「ニッポンの常識は、世界から見れば非常識」。医療の世界も例外ではない。その薬、検査、手術、本当に必要ですか?
医者たちは皆切りたがる。食道を切って胃を持ち上げて繋げたがる。失敗もする。その場合、患者は死んでしまう。それでも切りたがる。この、今では世界の常識からはるかに遅れた事態こそ私は日本医学界に蔓延るある種の病気だと思う。
2012年に食道がんを患い、「切る手術」ではなく陽子線治療を選んだ作家のなかにし礼氏は、著書『闘う力 再発がんに克つ』のなかで、医師にがんの治療について相談しても「切るべきだ」としか言われなかったことへの不満をこう綴っている。
なかにし氏の言うとおり、日本ではがんが発見されると、「手術が必要です」と、まず切ることを提案する医師が多い。「がんは切るもの」という選択が日本の医療界では主流なのだ。
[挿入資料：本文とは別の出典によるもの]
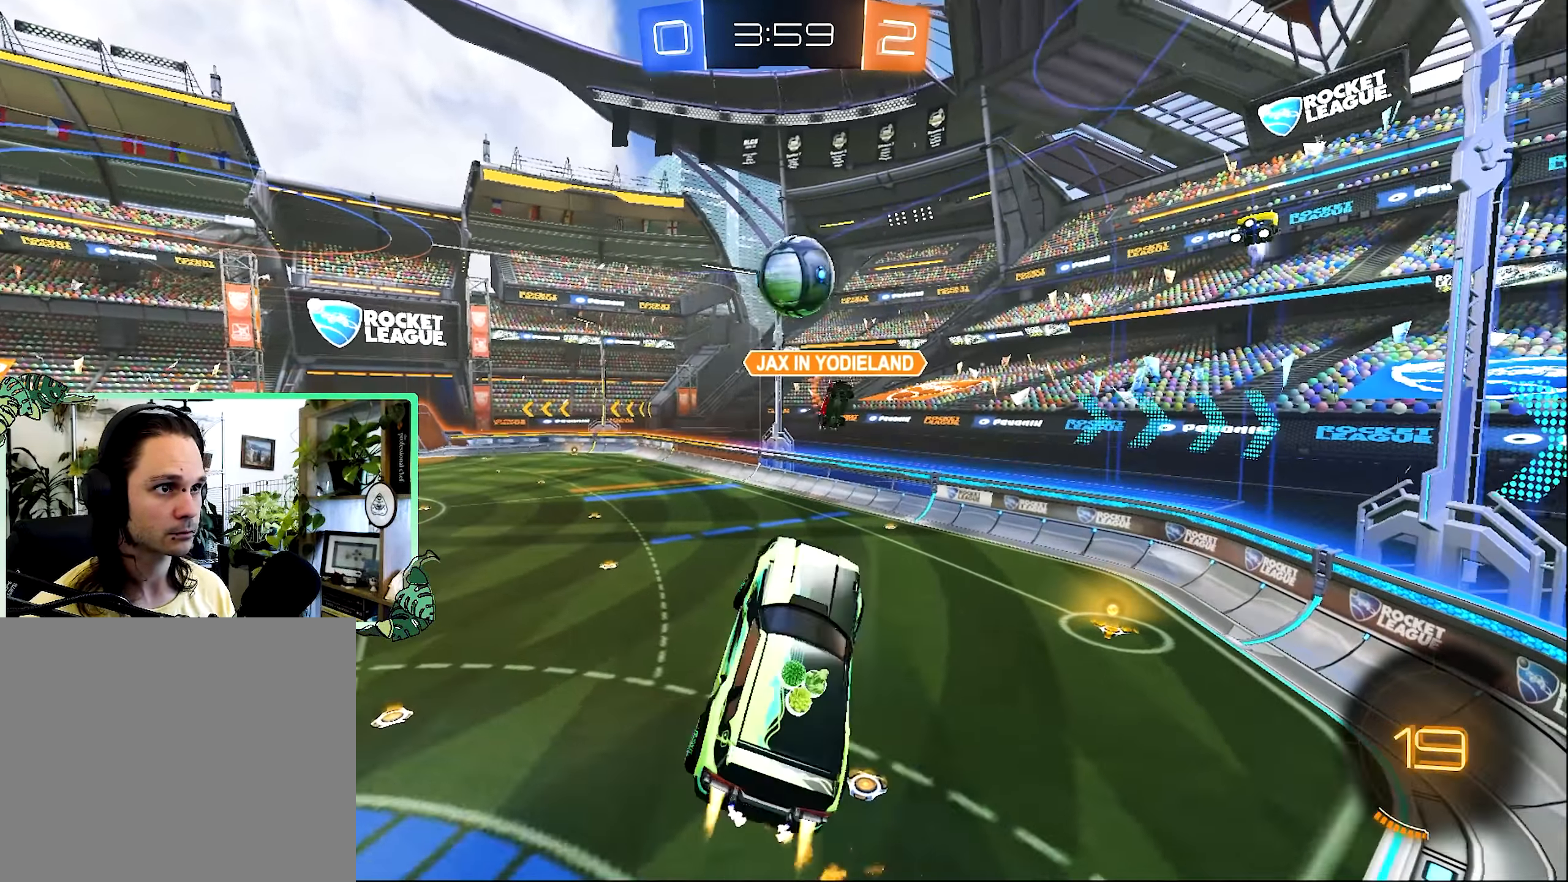
{"dt_ms": 500, "buttons": ["B", "L3"], "left_stick": "down", "right_stick": "center", "events": [[233, "left_stick", "up"], [300, "B", "up"], [367, "A", "down"], [367, "L3", "down"], [383, "B", "down"], [450, "left_stick", "down"], [500, "A", "up"], [500, "R2", "up"]]}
翻ってドイツやイギリス、アメリカなどの欧米諸国では、医師はがん患者に対して「切る」以外の治療も積極的に行う。医療法人社団「進興会」の森山紀之理事長が説明する。
「食道がんや前立腺がん、乳がん、甲状腺がんに対しては、欧米ではコストやリスクを考慮したうえで、放射線による治療を行うことが一般的です。
たとえば前立腺がんの場合、放射線治療も外科手術も、成功率はほぼ同じということがわかっています。にもかかわらず、日本では放射線治療のほうが適していると思われるがんの場合でも、根こそぎ手術で取り除こうとする医師が少なくありません。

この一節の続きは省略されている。